** Work to complete **
A. In the New Year's Day post, when was #2 discharged?
B. Carry on the New Year's Day post from the point at which it ends.

Happy New Year! I’m late I know, that’s not unusual for me though. I celebrated with the two oldest of my threefold last night, ‘E’, #1’s boyfriend joined us and so did #2’s friend, ex, somebody. It’s complicated. We had a good time. We played radio roulette, ate finger foods, did year end ultimate positives and negatives, and danced. It was fun. We watched the countdown and then we all went to our corners of the house to sleep.

This morning, noon rather, I awoke and expected some sort of relief that the year before was complete. I expected to be full of inspiration and energy. I wasn’t. I was annoyed. I laid thinking of all I had to be grateful for and still I was irritated. I did my normal go outside and wake up in the peace and quiet. Think positive thoughts and wipe the funk out of my eyes. Manifest a great day. No avail.

I checked Facebook and saw the post that I had made a few days ago was getting lots of reactions and shares. Even that didn’t help my growing irritability, the headache I was developing, the tension in my shoulders and neck, or my anxiety. I couldn’t find the root cause. Why was I so edgy?

I did my best to keep to myself as I always do when my mood goes haywire. ‘E’ has been sick so as he slept the day away I worked on my content so I would have some fresh stuff to post this week. I was trying to be productive. Then my head couldn’t take the screen or the light. #1 needed a birthday gift for a party she was attending but with this headache I wasn’t going anywhere. I put her in an Uber and sent her and her boyfriend on their way. After that, I went to bed and tried to sleep away my headache and irritation.

#2 asked to go spend the night with a friend. I haven’t spent a single night, let alone more than a few hours, away from this kid since her discharge in late August. She had a compelling argument. Then again, she always does. I was reluctant and told her I would think about it. It’s been six months since she stayed with a friend. She hasn’t even asked to go stay with anyone. I agreed. It was time to give her some deserved independence and trust. I saw her off and took #1 to her party. Back home for some chill time and some take out.

** Collected data **

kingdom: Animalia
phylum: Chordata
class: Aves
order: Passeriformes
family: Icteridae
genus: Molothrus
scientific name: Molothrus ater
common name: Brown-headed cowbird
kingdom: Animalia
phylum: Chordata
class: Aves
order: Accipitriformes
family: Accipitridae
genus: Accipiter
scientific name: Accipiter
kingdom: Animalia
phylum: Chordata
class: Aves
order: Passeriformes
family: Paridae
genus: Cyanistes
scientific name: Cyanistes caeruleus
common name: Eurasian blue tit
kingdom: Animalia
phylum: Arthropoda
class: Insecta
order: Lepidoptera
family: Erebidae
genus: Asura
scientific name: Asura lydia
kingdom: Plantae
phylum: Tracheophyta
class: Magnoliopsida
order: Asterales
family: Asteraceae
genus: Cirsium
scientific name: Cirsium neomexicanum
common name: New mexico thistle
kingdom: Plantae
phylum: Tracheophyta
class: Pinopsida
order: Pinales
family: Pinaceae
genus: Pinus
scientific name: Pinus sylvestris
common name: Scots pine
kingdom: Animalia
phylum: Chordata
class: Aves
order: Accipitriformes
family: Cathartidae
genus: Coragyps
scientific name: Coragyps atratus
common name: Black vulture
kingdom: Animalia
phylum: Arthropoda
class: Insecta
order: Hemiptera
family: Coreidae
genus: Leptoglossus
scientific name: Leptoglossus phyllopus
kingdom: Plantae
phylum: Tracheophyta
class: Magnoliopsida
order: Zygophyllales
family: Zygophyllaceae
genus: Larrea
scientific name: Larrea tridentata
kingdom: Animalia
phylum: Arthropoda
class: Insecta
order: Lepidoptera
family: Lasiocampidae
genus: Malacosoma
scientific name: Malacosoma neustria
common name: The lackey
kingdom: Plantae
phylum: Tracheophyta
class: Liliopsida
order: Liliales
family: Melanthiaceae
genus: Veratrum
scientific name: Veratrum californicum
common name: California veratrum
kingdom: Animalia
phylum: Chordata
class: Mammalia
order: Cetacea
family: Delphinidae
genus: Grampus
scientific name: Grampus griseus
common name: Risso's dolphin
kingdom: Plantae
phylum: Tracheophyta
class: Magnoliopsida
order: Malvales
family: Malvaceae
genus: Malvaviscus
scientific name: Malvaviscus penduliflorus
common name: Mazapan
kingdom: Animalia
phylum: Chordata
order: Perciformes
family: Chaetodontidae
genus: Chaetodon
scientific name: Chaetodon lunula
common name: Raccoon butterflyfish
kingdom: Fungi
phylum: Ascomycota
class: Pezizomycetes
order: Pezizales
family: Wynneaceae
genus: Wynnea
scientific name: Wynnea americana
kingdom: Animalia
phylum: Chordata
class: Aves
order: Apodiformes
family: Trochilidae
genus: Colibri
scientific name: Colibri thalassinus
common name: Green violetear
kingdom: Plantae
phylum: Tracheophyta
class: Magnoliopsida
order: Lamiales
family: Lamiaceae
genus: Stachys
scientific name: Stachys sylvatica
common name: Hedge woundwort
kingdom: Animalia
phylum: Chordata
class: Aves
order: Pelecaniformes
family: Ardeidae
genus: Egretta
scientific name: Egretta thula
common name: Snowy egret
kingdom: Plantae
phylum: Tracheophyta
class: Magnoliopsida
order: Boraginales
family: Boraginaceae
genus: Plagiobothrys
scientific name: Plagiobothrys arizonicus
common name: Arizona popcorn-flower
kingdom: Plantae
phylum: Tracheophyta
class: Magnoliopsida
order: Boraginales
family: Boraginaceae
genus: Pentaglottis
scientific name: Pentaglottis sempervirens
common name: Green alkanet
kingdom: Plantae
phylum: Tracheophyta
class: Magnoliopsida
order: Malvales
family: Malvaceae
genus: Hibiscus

** Results by task **
A. In late August.

B.
I meditated before going in and got my mood a little in check. I was trying to be ok. I wanted to feel better and just chill on a child free evening that is a rarity for me. I logged into my work portal and was happy to see 80 hours of vacation time that started today. I was glad to see the few hours I had left from last year had been rolled over, even though that’s not policy. When I clicked a button to check on my year end raise I saw that I received more than the average raise I got at the end of last year. This should have been enough to make me happy, but somehow it only added to the irritation.

My night chilling without kids didn’t last because an argument ensued between’E’ and I. My already edgy irritable demeanor roared to life with the first hint of attitude. That spark grew into anger. I was pissed. Not on edge, not upset, I was full on pissed. I stormed off not even sure where I would go. All I could think was ‘I can’t believe this is how my new year starts!’ Here I was thinking it would be a magical fresh start and a clean slate and instead it’s this.

Where did I go wrong? I rang in the new year. I meditated. I manifested. I sat in gratitude. So why was I in such a shitty mood? Why was my new year starting out on the wrong foot? It wasn’t supposed to be like this! The answer is me. I’m the reason it was so jacked up. I could say it’s because I’m bipolar or that I’m PMS’ing, or the headache, or my neck. Those could all be valid reasons. They can’t excuse my irritation and explosive reaction even if those are true.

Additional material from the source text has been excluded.